For as long as I can remember, I have always lived next to a tree. Growing up in Kathmandu, our 100-year-old house had a courtyard with only one tree, a tall and slender tree perched on rectangular mound of bricks sheltering a variety of plants and an ancient well. When spring came it turned into a green umbrella with white and yellow flowers that looked like white frostings on green carpet. I learned later that this was a jasmine tree or parijaat in Nepali.
As kids, we spent countless hours playing under this parijaat tree. Occasionally, the green moss on the yard would be speckled with the white and yellow of the parijaat flowers. Our grandmother, the matriarch of the household would immediately dispatch one of the servants to carefully collect the flowers. Next morning, soft and pure parijaat flower would be offered to the household deities.
In this house, I shared a room with my sister and my parents, a long rectangular room that was partitioned into two by a wood panel. My parents slept and entertained on the larger front half and my sister and I shared the smaller second half. The second half was also used as a study room, a wardrobe, a storage room, a nap room, and anytime we needed some space and privacy. Our room had a thin bedding on the floor and three large dressers lined up against each other on one wall. There was a floor to ceiling window that covered half of the wall, overlooking the courtyard and the green of the parijaat tree.

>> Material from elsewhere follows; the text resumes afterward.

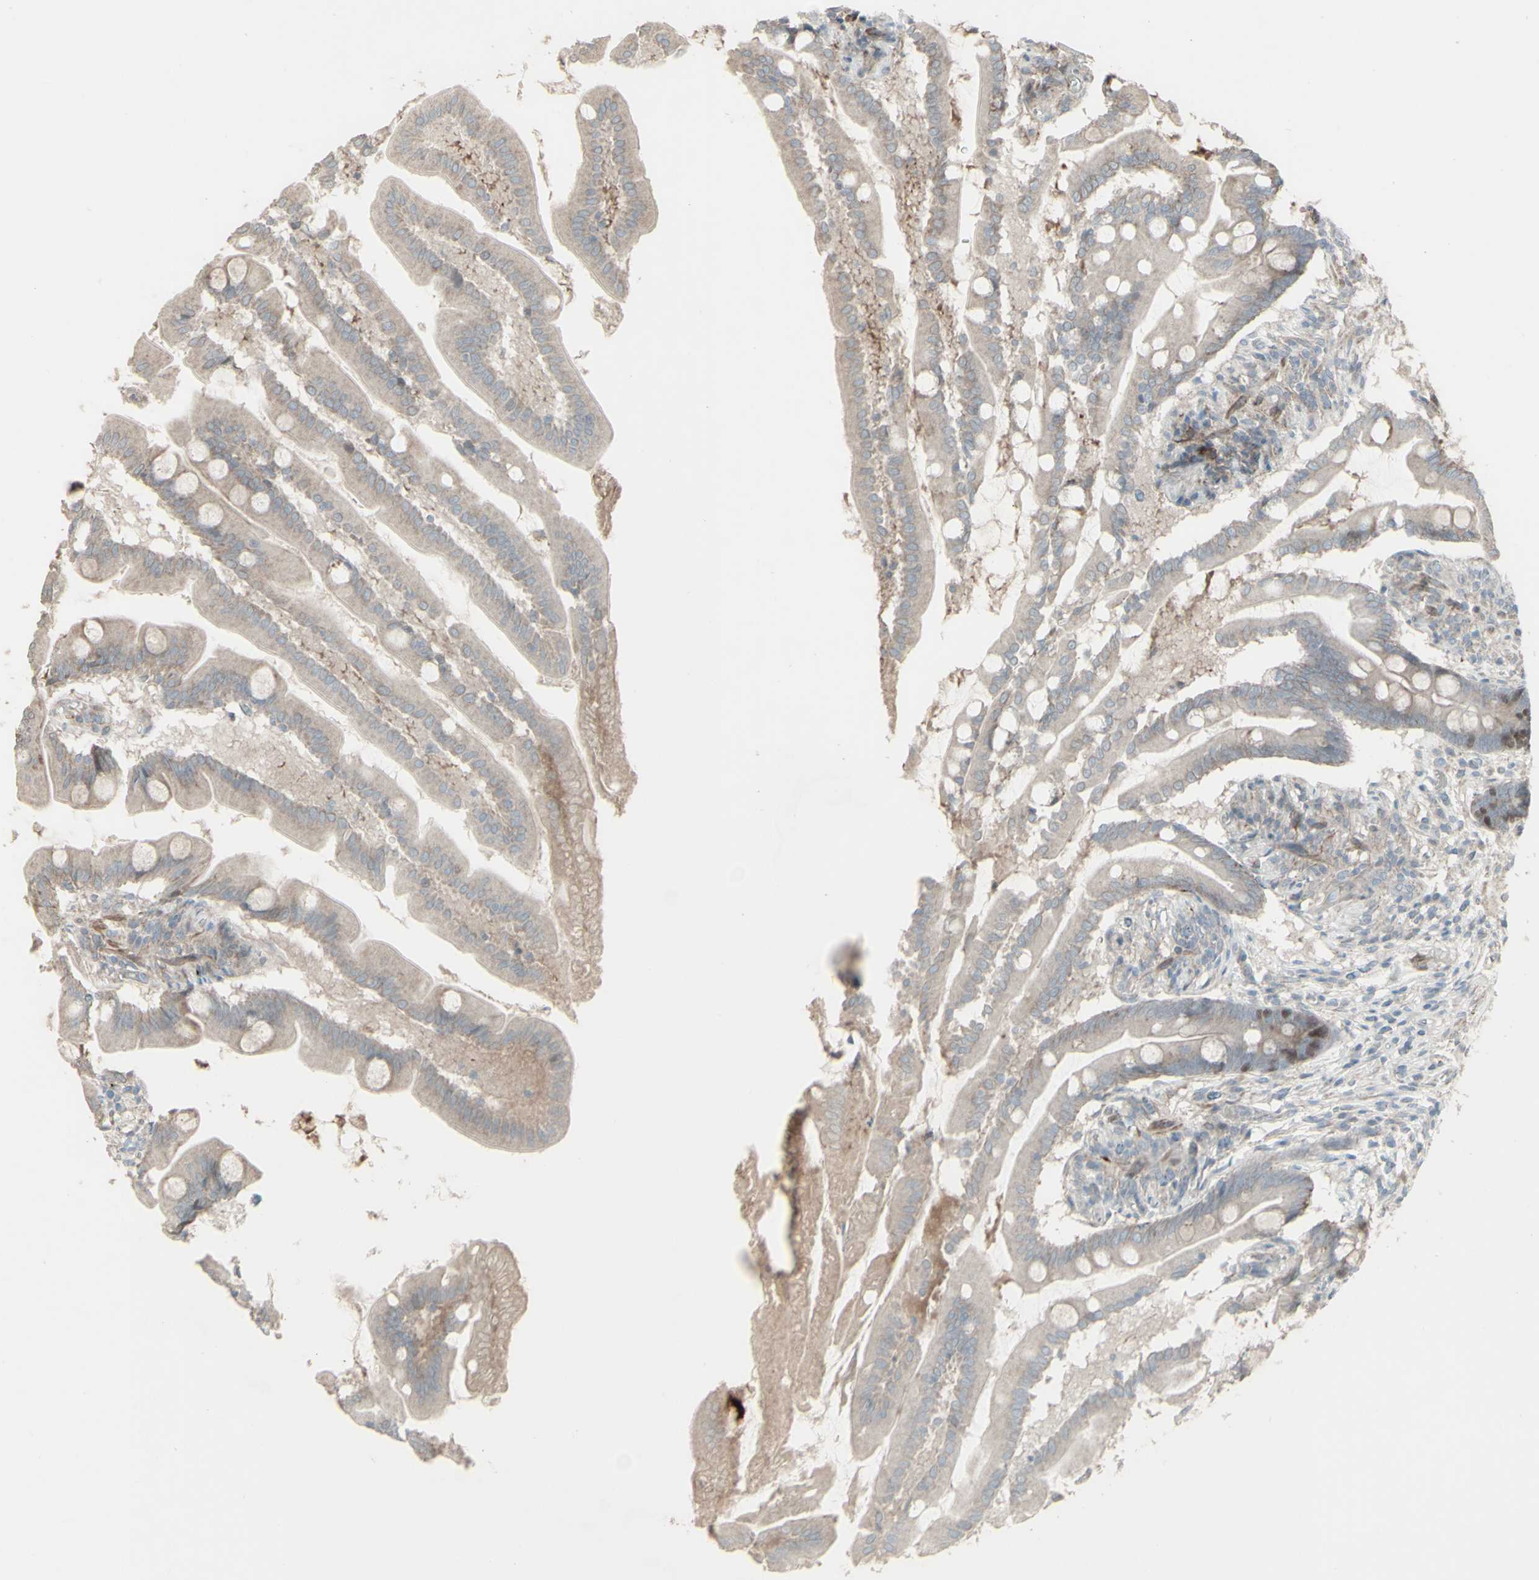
{"staining": {"intensity": "moderate", "quantity": "<25%", "location": "cytoplasmic/membranous,nuclear"}, "tissue": "small intestine", "cell_type": "Glandular cells", "image_type": "normal", "snomed": [{"axis": "morphology", "description": "Normal tissue, NOS"}, {"axis": "topography", "description": "Small intestine"}], "caption": "Human small intestine stained with a brown dye reveals moderate cytoplasmic/membranous,nuclear positive positivity in about <25% of glandular cells.", "gene": "GMNN", "patient": {"sex": "female", "age": 56}}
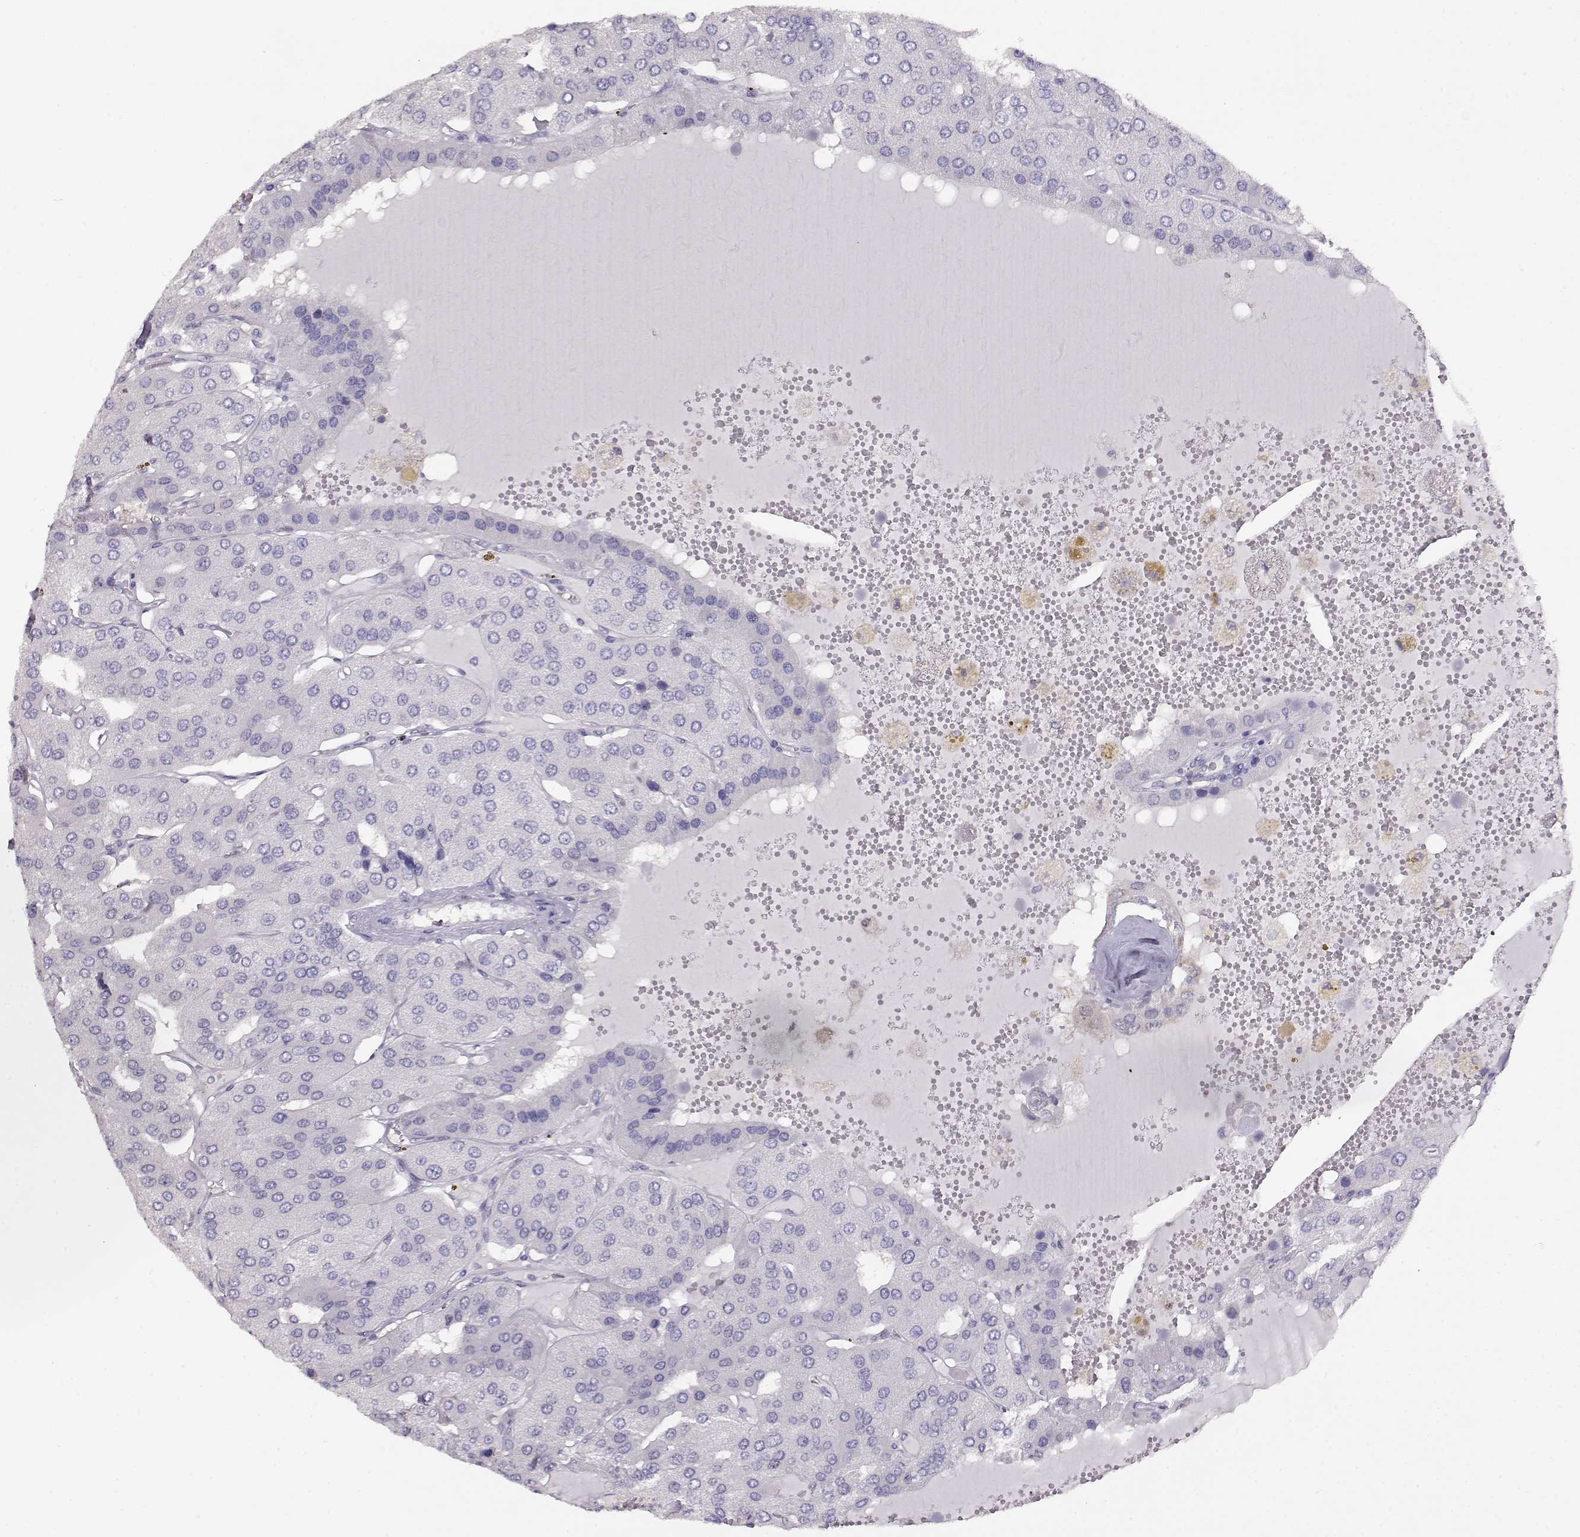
{"staining": {"intensity": "negative", "quantity": "none", "location": "none"}, "tissue": "parathyroid gland", "cell_type": "Glandular cells", "image_type": "normal", "snomed": [{"axis": "morphology", "description": "Normal tissue, NOS"}, {"axis": "morphology", "description": "Adenoma, NOS"}, {"axis": "topography", "description": "Parathyroid gland"}], "caption": "Benign parathyroid gland was stained to show a protein in brown. There is no significant positivity in glandular cells. (DAB immunohistochemistry visualized using brightfield microscopy, high magnification).", "gene": "CCR8", "patient": {"sex": "female", "age": 86}}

I spent countless hours sitting cross-legged on this bedding finishing my homework from school or preparing for multiple exams. My mother, my sister, and I, all three would congregate on this bedding in the evenings talking, sharing, laughing, crying, and sometimes just working silently. Some of our most joyful and most difficult times happened here, all overlooking the courtyard and the silent and stoic parijaat tree.
The tree was our silent companion that witnessed our challenges, our heartbreaks, joys, and wishes. Fast forward a decade, the house and the courtyard are abandoned and slowly falling apart, but my mother tells me that the parijaat tree is still alive and sprinkles the yard with flowers from time to time. My heart aches for this tree like it would for a long-lost friend.
I left Nepal and moved to the US and eventually to Baltimore for a job. I lived in an old brick house and my rented room overlooked the trees in church next-door. I spent hours sitting on the window, hunched over my books and computer, all the time aware of the silent and beautiful presence of the trees next-door. Alone in this city, navigating the ups and downs of professional and personal life, and missing my family, I often turned to these green friends. No judgement, no advice- just the green, earthy, and soothing presence and a compatible silence that calmed my mind and warmed my heart.
Yet again, I find myself in another east-cost city, with a family of my own this time. Our neighborhood is green and situated right next to a trail. When the weather allows, I find myself automatically gravitating toward this trail. The tall green trees invite me to take a walk, feast my eyes, calm my mind, and luxuriate in the silence. Days when I feel like the walls are closing-in around me and I am sinking into despair, I make myself a tall mug of tea and hike through this trail. I let my mind wander and come into a timeless communion with my green friends. Immediately, I feel a sense of quiet and calm rise inside me.